Just to clarify the earlier note, my non-enthusiast friend travelled on the ex-London Swift on a local route, not a London marathon. Memory says Williams used route no 451 for a service from Portsmouth to the Emsworth area. Always with grandiose ideas of route numbers, it didn’t clash with the competition!

Michael Hampton


23/05/13 – 07:49

As most of you will know from the cover of a recent issue of Bus & Coach Preservation magazine, the Cardiff Transport Preservation Group has ex-Cardiff Swift/Alexander 512 and it’s still living up to the breed’s reputation as rather troublesome beasts.
Its arrival at last year’s Merthyr Rally all the way from Barry depot brought forth some expressions of surprise and relief from members at its safe arrival but we weren’t allowed to go anywhere on it, just in case!
There may come a day when we use it to go on one of our summer evening runs, but it’s not likely to happen soon.

Berwyn Prys Jones


04/07/13 – 17:33

Leeds had the largest provincial fleet of Swifts eventually having 150 in service.

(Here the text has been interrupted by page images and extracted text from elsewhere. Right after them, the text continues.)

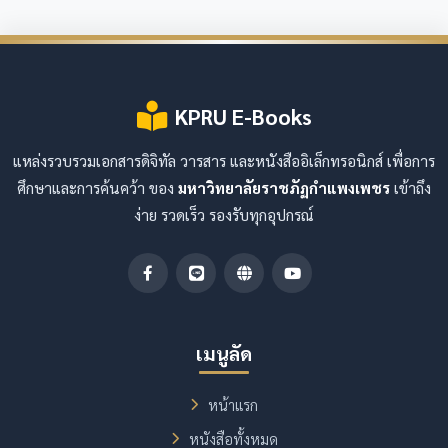
KPRU E-Books
แหล่งรวบรวมเอกสารดิจิทัล วารสาร และหนังสืออิเล็กทรอนิกส์ เพื่อการ
ศึกษาและการค้นคว้า ของ
มหาวิทยาลัยราชภัฏกำแพงเพชร
เข้าถึง
ง่าย รวดเร็ว รองรับทุกอุปกรณ์
เมนูลัด
หน้าแรก
หนังสือทั้งหมด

They were by no means perfect but had a normal lifespan. The last 1971 batch were by far the best with more powerful engines. When the PTE took over in 1974 they went for Leyland Leopards and Volvo B55 chassis. The first Nationals (other than a one off delivered to Leeds) were Mark 2 examples which were followed by Leyland Tigers in 1983.

Chris Hough


14/07/13 – 14:25

Just wished I could have driven one of these Swifts in my LUT days and I could have told you all about them. They were allocated to Atherton and try though I may to get one whenever a changeover in ‘foreign depot’ territory was required, I never could. I did not previously know about their rear end having a single windscreen as against the similar looking but Bristol RE’s, that we had at Swinton, which as is stated had three piece rear windows that included the emergency door. They did not, as far as I saw spend much time on the hard working 84 (ex trolley bus service) and of course as soon as the Seddons arrived, even their look alike Bristols were taken off the 84 in their favour. Wide doors, good acceleration, great brakes, comfy thought out cab, no wonder the Seddons became everyones favourite, myself included.

Mike Norris


NTC 109G Vehicle reminder shot for this posting


11/04/16 – 16:22

LUT First Flat fronted bus was the Wulfrunian.
The first Daimler Fleetline to arrive was fleet number 98 it should have been 97 but wasn’t finished in time for the driver to drive it back to Atherton.

Mr Anon


12/04/16 – 06:05

Mr Anon may be right about LUT buses but the coaches in the 1950s starting from the Duple (Midland) Britannias and the following Burlingham and Northern Counties batches had a very plain frontal appearance.

Stephen Allcroft


13/04/16 – 13:38

"Leeds had the largest provincial fleet of Swifts eventually having 150 in service. They were by no means perfect but had a normal lifespan." (04/07/13) 
With respect Chris H (Chris Hough) but wasn’t the total of Leeds Swifts 120, plus 30 Fleetlines making the total of 150 OPO single deckers of that pattern ??
Sorry its taken me three years to spot this – par for the course, old age you know !!